## Problem statement
The records below are to be copied word for word, with every picture left out.

Stored records
^^^^

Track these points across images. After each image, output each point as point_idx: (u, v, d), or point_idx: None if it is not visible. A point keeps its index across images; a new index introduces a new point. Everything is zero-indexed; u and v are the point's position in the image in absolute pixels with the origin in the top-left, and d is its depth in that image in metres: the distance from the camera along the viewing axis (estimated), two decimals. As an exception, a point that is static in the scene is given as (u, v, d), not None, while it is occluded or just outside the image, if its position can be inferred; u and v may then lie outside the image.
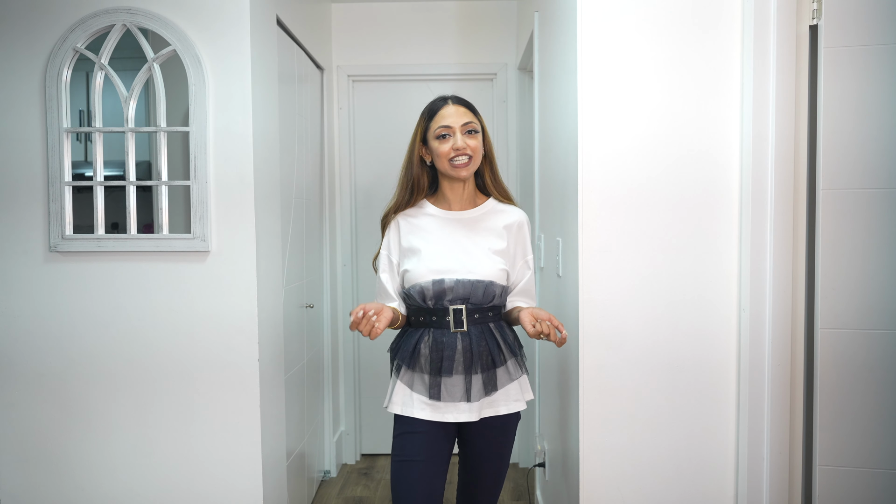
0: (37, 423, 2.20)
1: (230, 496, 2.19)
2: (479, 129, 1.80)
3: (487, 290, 1.76)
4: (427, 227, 1.83)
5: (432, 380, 1.75)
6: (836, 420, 1.75)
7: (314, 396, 3.09)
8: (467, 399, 1.74)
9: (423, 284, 1.76)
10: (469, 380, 1.74)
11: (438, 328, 1.76)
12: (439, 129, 1.77)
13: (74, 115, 2.31)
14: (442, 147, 1.77)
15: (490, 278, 1.77)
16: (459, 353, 1.74)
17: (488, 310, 1.79)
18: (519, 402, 1.81)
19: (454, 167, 1.77)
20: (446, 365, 1.73)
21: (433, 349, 1.75)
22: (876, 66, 1.69)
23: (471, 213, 1.85)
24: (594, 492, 1.89)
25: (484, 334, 1.77)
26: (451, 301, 1.75)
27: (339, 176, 3.46)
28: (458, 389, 1.74)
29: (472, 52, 3.41)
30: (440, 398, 1.74)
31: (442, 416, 1.75)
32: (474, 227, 1.83)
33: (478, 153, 1.79)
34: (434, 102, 1.84)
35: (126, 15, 2.09)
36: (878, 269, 1.72)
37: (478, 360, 1.74)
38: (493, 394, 1.77)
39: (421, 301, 1.77)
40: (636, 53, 1.83)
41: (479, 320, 1.77)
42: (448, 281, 1.75)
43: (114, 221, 2.29)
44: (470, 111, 1.81)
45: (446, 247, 1.80)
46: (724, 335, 1.85)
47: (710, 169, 1.83)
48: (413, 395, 1.77)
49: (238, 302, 2.15)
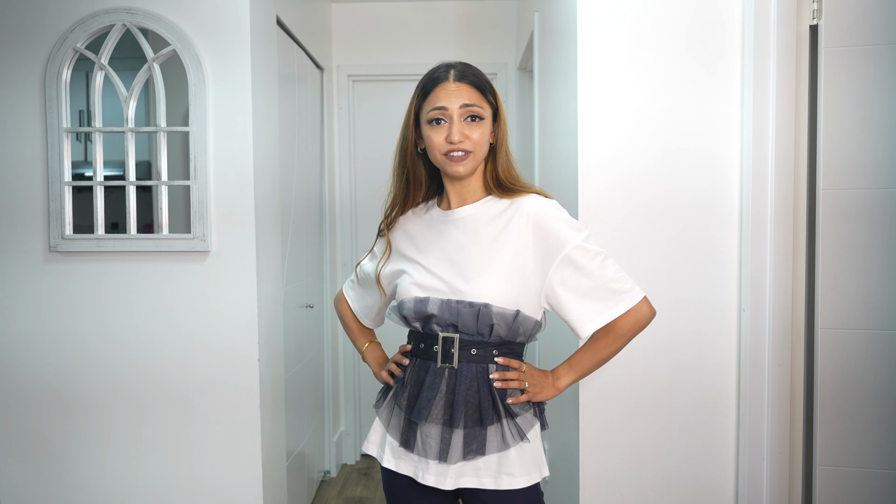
0: (37, 423, 2.20)
1: (230, 496, 2.18)
2: (484, 116, 1.34)
3: (482, 317, 1.31)
4: (420, 232, 1.43)
5: (406, 424, 1.37)
6: (836, 420, 1.75)
7: (314, 396, 3.09)
8: (445, 459, 1.32)
9: (406, 302, 1.37)
10: (449, 433, 1.32)
11: (424, 358, 1.37)
12: (432, 113, 1.34)
13: (74, 115, 2.31)
14: (434, 136, 1.34)
15: (485, 300, 1.31)
16: (441, 395, 1.33)
17: (493, 346, 1.34)
18: (514, 478, 1.34)
19: (450, 161, 1.34)
20: (423, 407, 1.33)
21: (413, 383, 1.38)
22: (876, 66, 1.69)
23: (464, 212, 1.39)
24: (594, 492, 1.89)
25: (478, 378, 1.33)
26: (443, 328, 1.35)
27: (339, 175, 3.46)
28: (433, 442, 1.33)
29: (471, 52, 3.41)
30: (412, 448, 1.35)
31: (407, 470, 1.38)
32: (473, 230, 1.38)
33: (480, 146, 1.35)
34: (432, 72, 1.38)
35: (126, 15, 2.09)
36: (878, 270, 1.71)
37: (460, 410, 1.32)
38: (475, 459, 1.33)
39: (406, 322, 1.41)
40: (636, 53, 1.83)
41: (476, 358, 1.33)
42: (432, 302, 1.34)
43: (114, 221, 2.29)
44: (476, 89, 1.34)
45: (435, 257, 1.38)
46: (725, 335, 1.85)
47: (710, 169, 1.83)
48: (387, 436, 1.42)
49: (238, 302, 2.15)
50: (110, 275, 2.16)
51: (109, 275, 2.16)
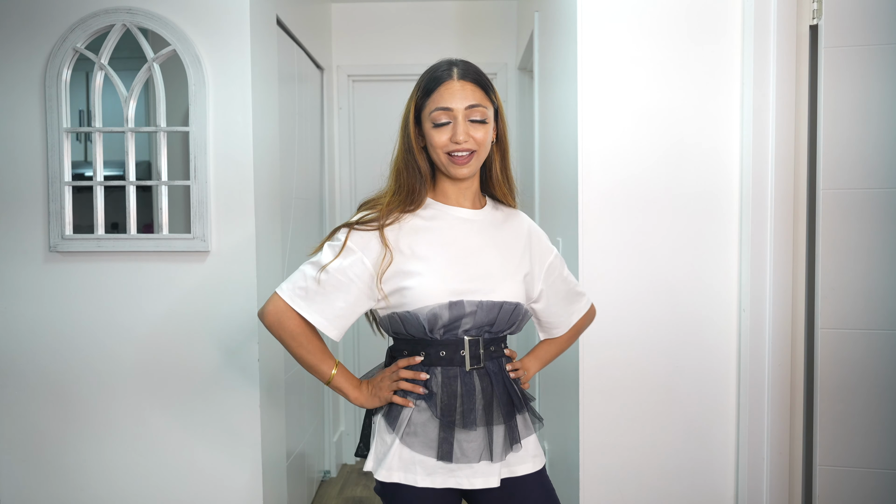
0: (37, 424, 2.20)
1: (230, 496, 2.18)
2: (488, 116, 1.35)
3: (514, 316, 1.38)
4: (435, 232, 1.38)
5: (443, 435, 1.33)
6: (836, 420, 1.75)
7: (314, 396, 3.09)
8: (489, 458, 1.34)
9: (435, 309, 1.32)
10: (490, 432, 1.34)
11: (448, 366, 1.35)
12: (437, 113, 1.33)
13: (74, 115, 2.31)
14: (438, 136, 1.33)
15: (517, 299, 1.37)
16: (479, 397, 1.34)
17: (503, 340, 1.42)
18: (538, 458, 1.42)
19: (453, 162, 1.34)
20: (466, 415, 1.33)
21: (446, 394, 1.34)
22: (876, 66, 1.69)
23: (481, 215, 1.42)
24: (594, 492, 1.89)
25: (502, 373, 1.38)
26: (467, 331, 1.35)
27: (339, 176, 3.46)
28: (477, 445, 1.33)
29: (472, 52, 3.41)
30: (451, 458, 1.33)
31: (448, 483, 1.33)
32: (494, 233, 1.42)
33: (484, 146, 1.35)
34: (434, 69, 1.37)
35: (126, 15, 2.09)
36: (878, 269, 1.71)
37: (499, 407, 1.36)
38: (516, 449, 1.38)
39: (422, 331, 1.34)
40: (636, 53, 1.83)
41: (495, 354, 1.39)
42: (469, 304, 1.33)
43: (114, 221, 2.29)
44: (480, 89, 1.35)
45: (464, 258, 1.36)
46: (725, 335, 1.85)
47: (710, 168, 1.83)
48: (415, 456, 1.34)
49: (238, 302, 2.15)
50: (110, 275, 2.16)
51: (109, 275, 2.16)
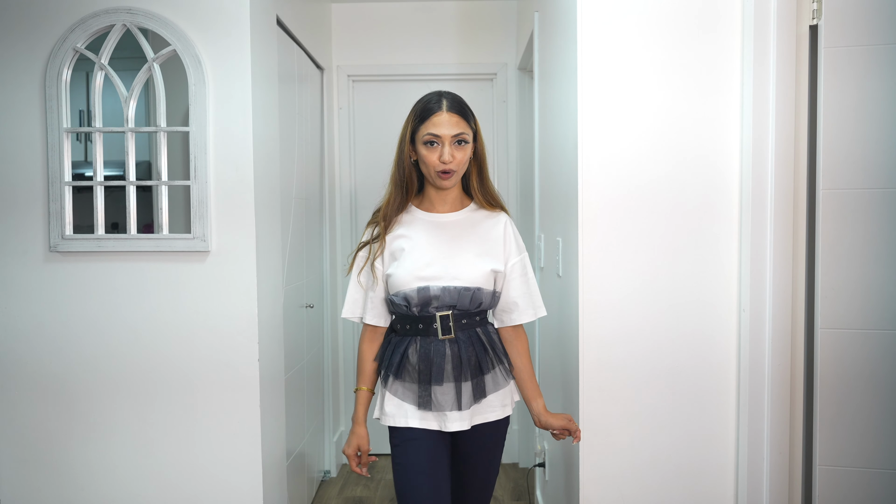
0: (37, 423, 2.20)
1: (230, 496, 2.19)
2: (469, 140, 1.73)
3: (475, 297, 1.72)
4: (412, 231, 1.78)
5: (422, 389, 1.72)
6: (836, 420, 1.75)
7: (314, 396, 3.09)
8: (458, 407, 1.72)
9: (408, 292, 1.71)
10: (459, 387, 1.72)
11: (425, 336, 1.73)
12: (428, 136, 1.70)
13: (74, 115, 2.31)
14: (429, 155, 1.71)
15: (477, 285, 1.73)
16: (448, 360, 1.72)
17: (475, 314, 1.75)
18: (506, 408, 1.80)
19: (440, 177, 1.72)
20: (436, 374, 1.71)
21: (421, 358, 1.72)
22: (876, 66, 1.69)
23: (455, 217, 1.79)
24: (594, 492, 1.89)
25: (472, 340, 1.74)
26: (438, 308, 1.72)
27: (339, 176, 3.47)
28: (449, 398, 1.72)
29: (471, 52, 3.41)
30: (430, 408, 1.72)
31: (432, 425, 1.73)
32: (460, 231, 1.78)
33: (462, 165, 1.73)
34: (427, 102, 1.74)
35: (126, 15, 2.09)
36: (878, 270, 1.72)
37: (467, 367, 1.72)
38: (481, 401, 1.76)
39: (406, 308, 1.73)
40: (636, 53, 1.83)
41: (467, 325, 1.74)
42: (434, 288, 1.71)
43: (114, 221, 2.29)
44: (463, 120, 1.72)
45: (431, 252, 1.75)
46: (725, 335, 1.85)
47: (710, 169, 1.83)
48: (404, 405, 1.75)
49: (238, 302, 2.15)
50: (110, 275, 2.16)
51: (109, 275, 2.16)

^^^^

## Answer to this exercise
Track these points across images. After each image, output each point as point_idx: (u, v, d), or point_idx: None if it is not visible. A point keeps its index across images; a new index introduces a new point. Everything is zero-indexed; u and v are the point's position in the image in absolute pixels with the origin in the top-left, and d is its depth in that image in metres: the distance from the camera along the viewing axis (estimated), two decimals. As an exception, a point that is static in the scene is given as (u, v, d), not None, while it is occluded or just outside the image, if its position can be inferred; u and v may then lie outside the image.
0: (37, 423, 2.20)
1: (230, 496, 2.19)
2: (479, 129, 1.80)
3: (487, 290, 1.76)
4: (427, 227, 1.83)
5: (432, 380, 1.75)
6: (836, 420, 1.75)
7: (314, 396, 3.09)
8: (467, 399, 1.74)
9: (423, 284, 1.76)
10: (469, 380, 1.74)
11: (438, 328, 1.76)
12: (439, 129, 1.77)
13: (74, 115, 2.31)
14: (442, 147, 1.77)
15: (490, 278, 1.77)
16: (459, 353, 1.74)
17: (488, 310, 1.79)
18: (519, 402, 1.81)
19: (454, 167, 1.77)
20: (446, 365, 1.73)
21: (433, 349, 1.75)
22: (876, 66, 1.69)
23: (471, 213, 1.85)
24: (594, 492, 1.89)
25: (484, 334, 1.77)
26: (451, 301, 1.75)
27: (339, 176, 3.46)
28: (458, 389, 1.74)
29: (472, 52, 3.41)
30: (440, 398, 1.74)
31: (442, 416, 1.75)
32: (474, 227, 1.83)
33: (478, 153, 1.79)
34: (434, 102, 1.84)
35: (126, 15, 2.09)
36: (878, 269, 1.72)
37: (478, 360, 1.74)
38: (493, 394, 1.77)
39: (421, 301, 1.77)
40: (636, 53, 1.83)
41: (479, 320, 1.77)
42: (448, 281, 1.75)
43: (114, 221, 2.29)
44: (470, 111, 1.81)
45: (446, 247, 1.80)
46: (724, 335, 1.85)
47: (710, 169, 1.83)
48: (413, 395, 1.77)
49: (238, 302, 2.15)
0: (37, 423, 2.20)
1: (230, 496, 2.18)
2: (484, 116, 1.34)
3: (482, 317, 1.31)
4: (420, 232, 1.43)
5: (406, 424, 1.37)
6: (836, 420, 1.75)
7: (314, 396, 3.09)
8: (445, 459, 1.32)
9: (406, 302, 1.37)
10: (449, 433, 1.32)
11: (424, 358, 1.37)
12: (432, 113, 1.34)
13: (74, 115, 2.31)
14: (434, 136, 1.34)
15: (485, 300, 1.31)
16: (441, 395, 1.33)
17: (493, 346, 1.34)
18: (514, 478, 1.34)
19: (450, 161, 1.34)
20: (423, 407, 1.33)
21: (413, 383, 1.38)
22: (876, 66, 1.69)
23: (464, 212, 1.39)
24: (594, 492, 1.89)
25: (478, 378, 1.33)
26: (443, 328, 1.35)
27: (339, 175, 3.46)
28: (433, 442, 1.33)
29: (471, 52, 3.41)
30: (412, 448, 1.35)
31: (407, 470, 1.38)
32: (473, 230, 1.38)
33: (480, 146, 1.35)
34: (432, 72, 1.38)
35: (126, 15, 2.09)
36: (878, 270, 1.71)
37: (460, 410, 1.32)
38: (475, 459, 1.33)
39: (406, 322, 1.41)
40: (636, 53, 1.83)
41: (476, 358, 1.33)
42: (432, 302, 1.34)
43: (114, 221, 2.29)
44: (476, 89, 1.34)
45: (435, 257, 1.38)
46: (725, 335, 1.85)
47: (710, 169, 1.83)
48: (387, 436, 1.42)
49: (238, 302, 2.15)
50: (110, 275, 2.16)
51: (109, 275, 2.16)
0: (37, 424, 2.20)
1: (230, 496, 2.18)
2: (488, 116, 1.35)
3: (514, 316, 1.38)
4: (435, 232, 1.38)
5: (443, 435, 1.33)
6: (836, 420, 1.75)
7: (314, 396, 3.09)
8: (489, 458, 1.34)
9: (435, 309, 1.32)
10: (490, 432, 1.34)
11: (448, 366, 1.35)
12: (437, 113, 1.33)
13: (74, 115, 2.31)
14: (438, 136, 1.33)
15: (517, 299, 1.37)
16: (479, 397, 1.34)
17: (503, 340, 1.42)
18: (538, 458, 1.42)
19: (453, 162, 1.34)
20: (466, 415, 1.33)
21: (446, 394, 1.34)
22: (876, 66, 1.69)
23: (481, 215, 1.42)
24: (594, 492, 1.89)
25: (502, 373, 1.38)
26: (467, 331, 1.35)
27: (339, 176, 3.46)
28: (477, 445, 1.33)
29: (472, 52, 3.41)
30: (451, 458, 1.33)
31: (448, 483, 1.33)
32: (494, 233, 1.42)
33: (484, 146, 1.35)
34: (434, 69, 1.37)
35: (126, 15, 2.09)
36: (878, 269, 1.71)
37: (499, 407, 1.36)
38: (516, 449, 1.38)
39: (422, 331, 1.34)
40: (636, 53, 1.83)
41: (495, 354, 1.39)
42: (469, 304, 1.33)
43: (114, 221, 2.29)
44: (480, 89, 1.35)
45: (464, 258, 1.36)
46: (725, 335, 1.85)
47: (710, 168, 1.83)
48: (415, 456, 1.34)
49: (238, 302, 2.15)
50: (110, 275, 2.16)
51: (109, 275, 2.16)
0: (37, 423, 2.20)
1: (230, 496, 2.19)
2: (469, 140, 1.73)
3: (475, 297, 1.72)
4: (412, 231, 1.78)
5: (422, 389, 1.72)
6: (836, 420, 1.75)
7: (314, 396, 3.09)
8: (458, 407, 1.72)
9: (408, 292, 1.71)
10: (459, 387, 1.72)
11: (425, 336, 1.73)
12: (428, 136, 1.70)
13: (74, 115, 2.31)
14: (429, 155, 1.71)
15: (477, 285, 1.73)
16: (448, 360, 1.72)
17: (475, 314, 1.75)
18: (506, 408, 1.80)
19: (440, 177, 1.72)
20: (436, 374, 1.71)
21: (421, 358, 1.72)
22: (876, 66, 1.69)
23: (455, 217, 1.79)
24: (594, 492, 1.89)
25: (472, 340, 1.74)
26: (438, 308, 1.72)
27: (339, 176, 3.47)
28: (449, 398, 1.72)
29: (471, 52, 3.41)
30: (430, 408, 1.72)
31: (432, 425, 1.73)
32: (460, 231, 1.78)
33: (462, 165, 1.73)
34: (427, 102, 1.74)
35: (126, 15, 2.09)
36: (878, 270, 1.72)
37: (467, 367, 1.72)
38: (481, 401, 1.76)
39: (406, 308, 1.73)
40: (636, 53, 1.83)
41: (467, 325, 1.74)
42: (434, 288, 1.71)
43: (114, 221, 2.29)
44: (463, 120, 1.72)
45: (431, 252, 1.75)
46: (725, 335, 1.85)
47: (710, 169, 1.83)
48: (404, 405, 1.75)
49: (238, 302, 2.15)
50: (110, 275, 2.16)
51: (109, 275, 2.16)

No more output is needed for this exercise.